The smell of the burning rubbish heaps-the
penetrating November smell-spread up from
the clearings and filled the chilly, windless evening
air. It seemed a sort of expression of the cold
sky, those pale steel-gray and sea-green wastes, deepening
into sharp straight bands of orange and smoke colour
along the far horizon. It seemed equally an expression
of the harsh, darkening upland pastures, dotted with
ragged stumps and backed by ragged forests. It
was the distinctive autumn smell of the backwoods
settlements, that smell which, taken into the blood
in childhood, can never lose its potency of magic,
its power over the most secret springs of memory and
longing.
On the rude snake fence at the back
of the pasture sat a boy, with a roll of birch bark
in his hands. The bark was fashioned into the
shape of a fish-horn, and the boy handled it proudly.

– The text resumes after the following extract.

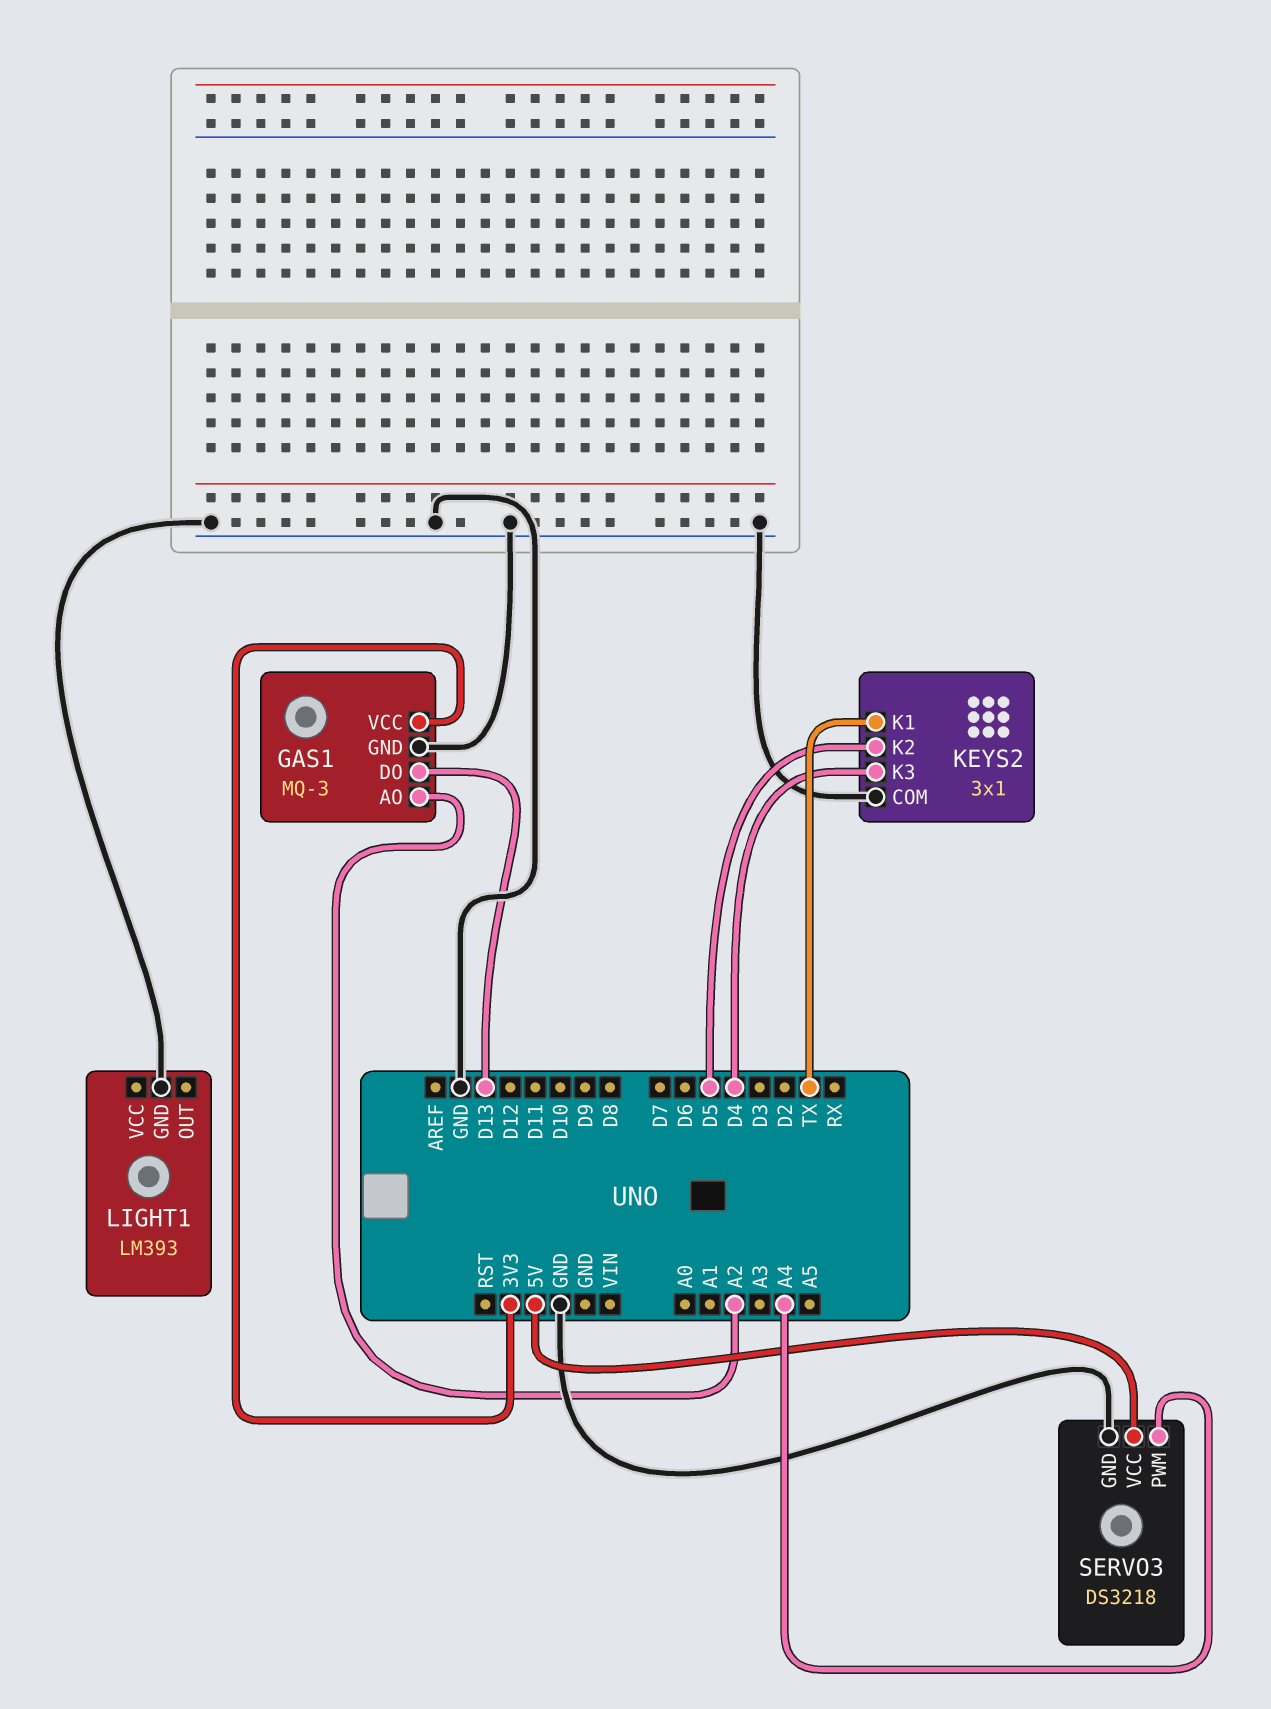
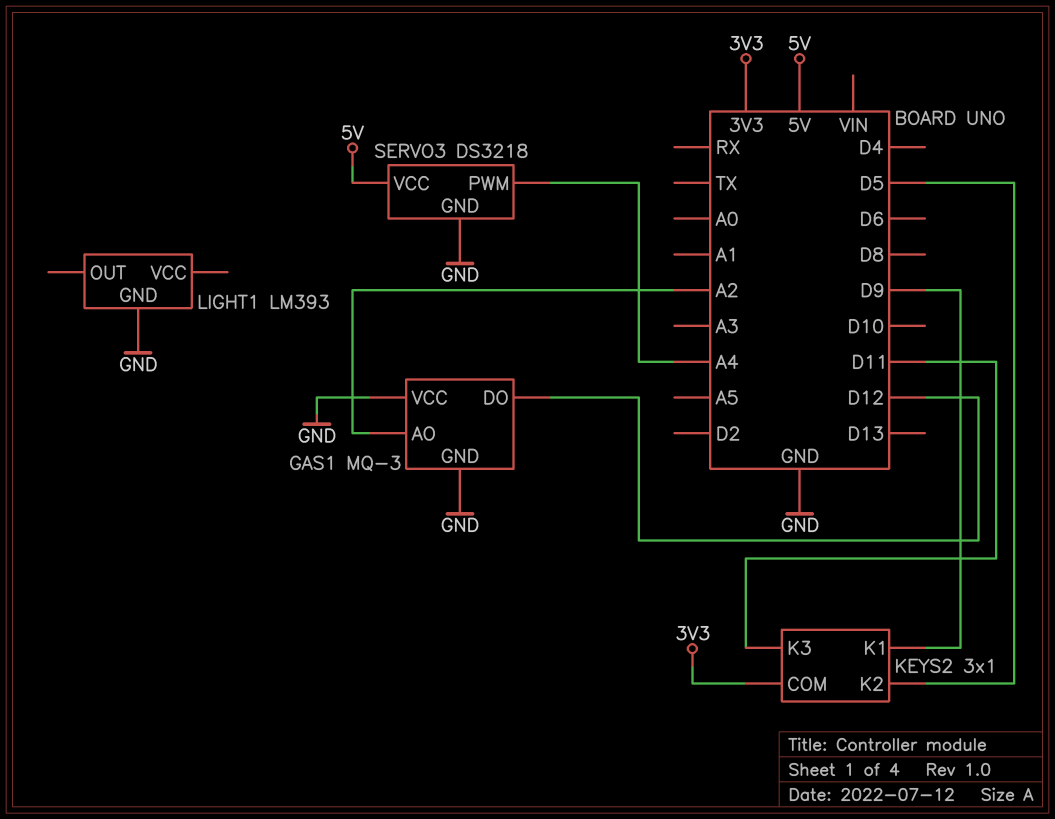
GAS1 pin DO: D13 -> D12
GAS1 pin VCC: 3V3 -> GND
KEYS2 pin COM: GND -> 3V3
KEYS2 pin K1: TX -> D9
KEYS2 pin K3: D4 -> D11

He took deep breaths of the pungent-smelling air,
and felt an exciting thrill as he glanced over his
shoulder at the dark woods just behind him. It
was for the sake of this thrill, this delicious though
unfounded apprehension, that he had come here to the
very back of the pasture, in the twilight, after bringing
up the cows from the milking. The cows he couldn’t
see, for they were feeding in the lower pasture, just
under the rise of the hill. The lights beginning
to glimmer in the farmhouse were very far down in
the valley; and very far down were the little creeping
flames whence came that pungent smell pervading the
world; and the boy felt his spirit both expand and
tremble before the great spaces of the solitude.
It was for the purpose of practising
privately the call of the cow-moose that the boy had
betaken himself to the lonely back pasture. On
the previous evening an old hunter, just back from
a successful “calling” over on Nictau
Lake, had given the boy some lessons in this alluring
and suggestive department of woodcraft, and had made
his joy complete by the gift of the bark “moose-call”
itself, a battered old tube with many “kills”
to its credit. The boy, with his young voice
just roughening toward the bass of manhood, had proved
an apt pupil. And the hunter had not only told
him that practice would make him a first-class “caller,”
but had promised to take him hunting next season.
This promise had set the boy’s imagination aflame,
and all day he had been dreaming of tall moose-bulls,
wide-antlered, huge-belled, black of mane and shoulder.
Of course, when he went up to the
fence of the back pasture to practise his new accomplishment,
the boy had no idea of being heard by anything in
the shape of a bull-moose, still less of being able
to deceive that crafty animal. Had he imagined
the possibility of gaining any response to his call,
he would have come well-armed, and would have taken
up his post in the branches of some safe tree.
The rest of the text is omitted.